> [EXERCISE REQUIREMENTS]:
Copy exactly the stretch of lines from the one holding "2014-4, net_profit_atsopc: 37959324.61" through the last line of the data below, inclusive. Leave out pictures.

*** Block opens ***

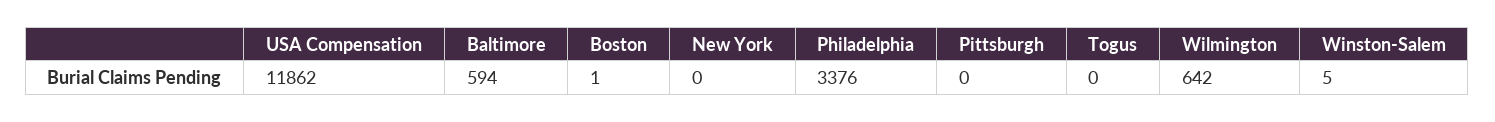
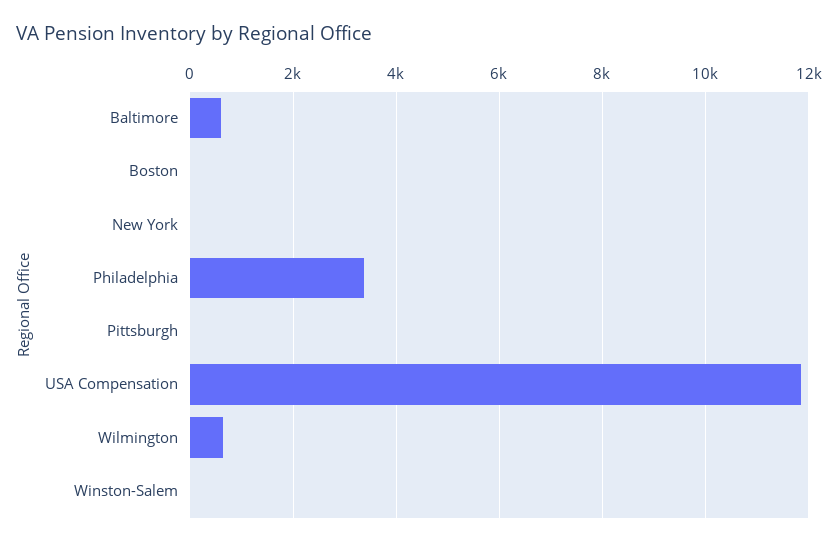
Togus: 0 -> none

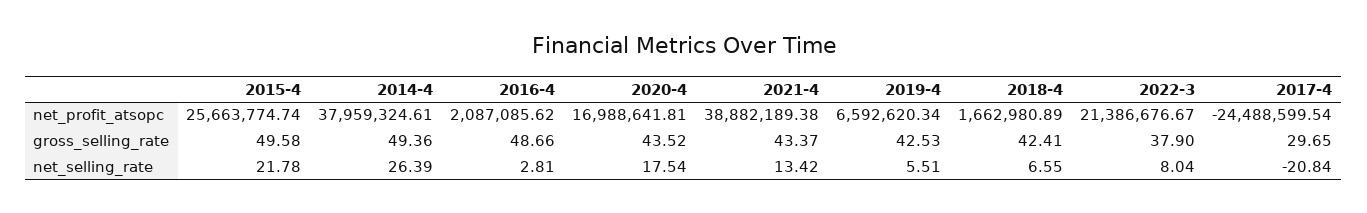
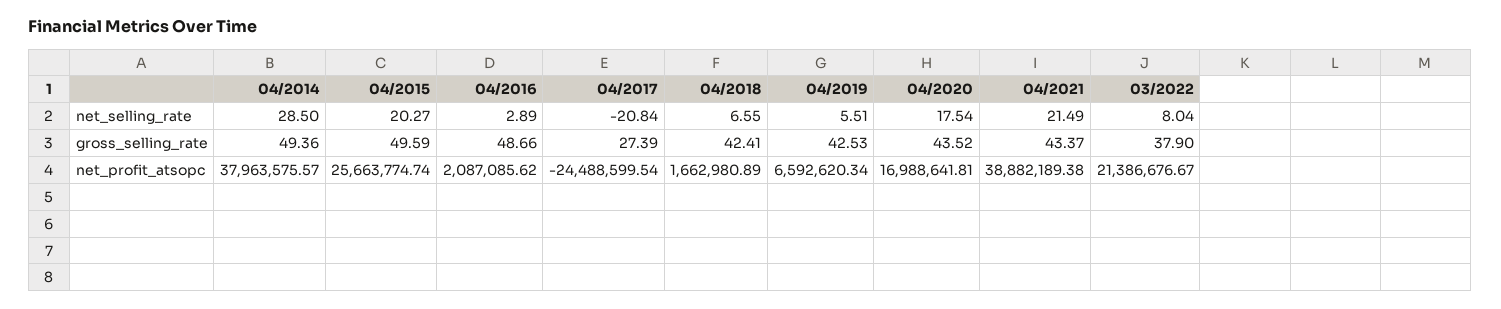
2014-4, net_profit_atsopc: 37959324.61 -> 37963575.57
2015-4, gross_selling_rate: 49.58 -> 49.59
2017-4, gross_selling_rate: 29.65 -> 27.39
2015-4, net_selling_rate: 21.78 -> 20.27
2014-4, net_selling_rate: 26.39 -> 28.5
2016-4, net_selling_rate: 2.81 -> 2.89
2021-4, net_selling_rate: 13.42 -> 21.49

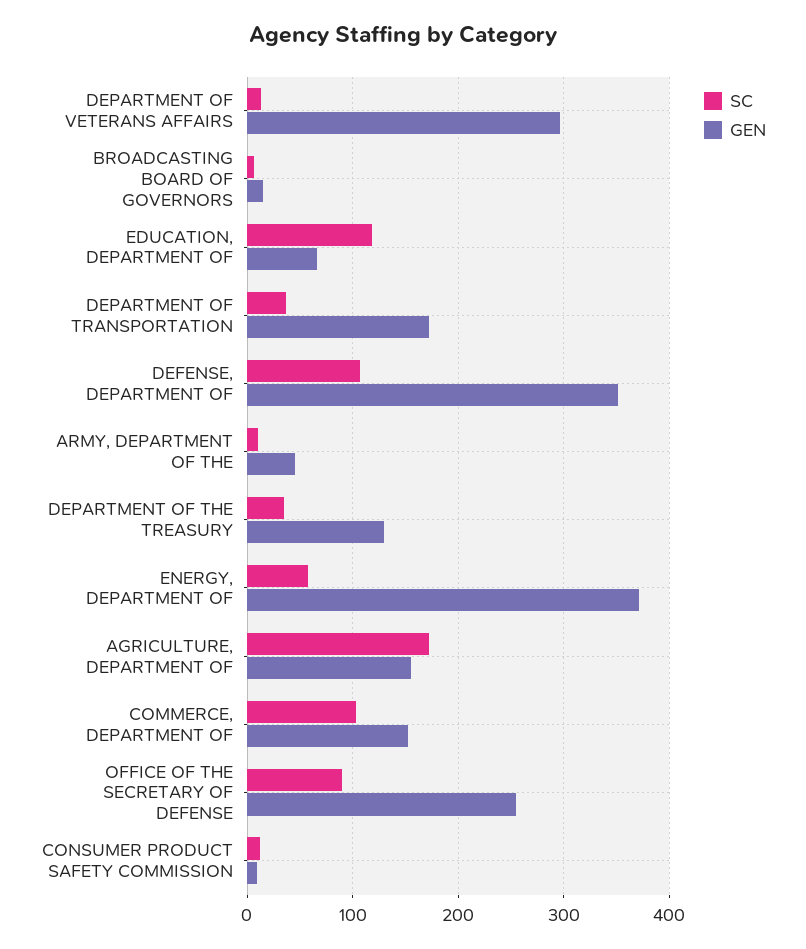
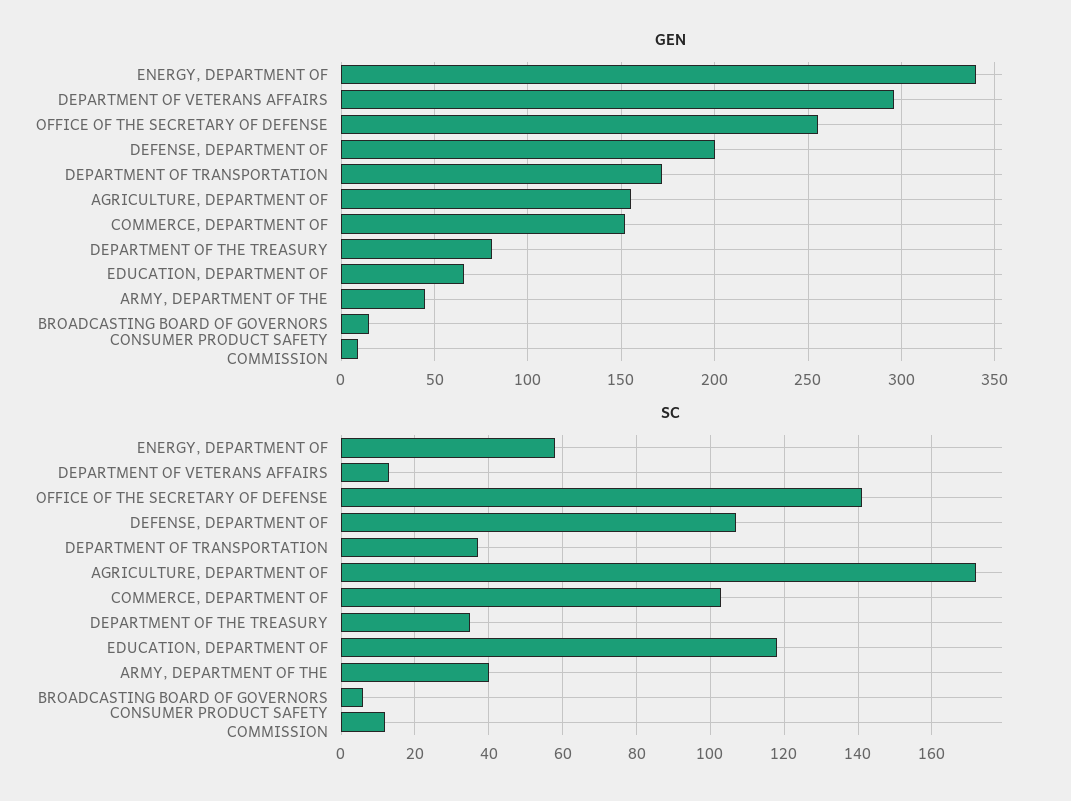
GEN, DEFENSE, DEPARTMENT OF: 350 -> 200
SC, ARMY, DEPARTMENT OF THE: 10 -> 40
GEN, DEPARTMENT OF THE TREASURY: 130 -> 80
GEN, ENERGY, DEPARTMENT OF: 370 -> 340
SC, OFFICE OF THE SECRETARY OF DEFENSE: 90 -> 140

*** Block closes ***

> [ANSWER SECTION]:
2014-4, net_profit_atsopc: 37959324.61 -> 37963575.57
2015-4, gross_selling_rate: 49.58 -> 49.59
2017-4, gross_selling_rate: 29.65 -> 27.39
2015-4, net_selling_rate: 21.78 -> 20.27
2014-4, net_selling_rate: 26.39 -> 28.5
2016-4, net_selling_rate: 2.81 -> 2.89
2021-4, net_selling_rate: 13.42 -> 21.49

GEN, DEFENSE, DEPARTMENT OF: 350 -> 200
SC, ARMY, DEPARTMENT OF THE: 10 -> 40
GEN, DEPARTMENT OF THE TREASURY: 130 -> 80
GEN, ENERGY, DEPARTMENT OF: 370 -> 340
SC, OFFICE OF THE SECRETARY OF DEFENSE: 90 -> 140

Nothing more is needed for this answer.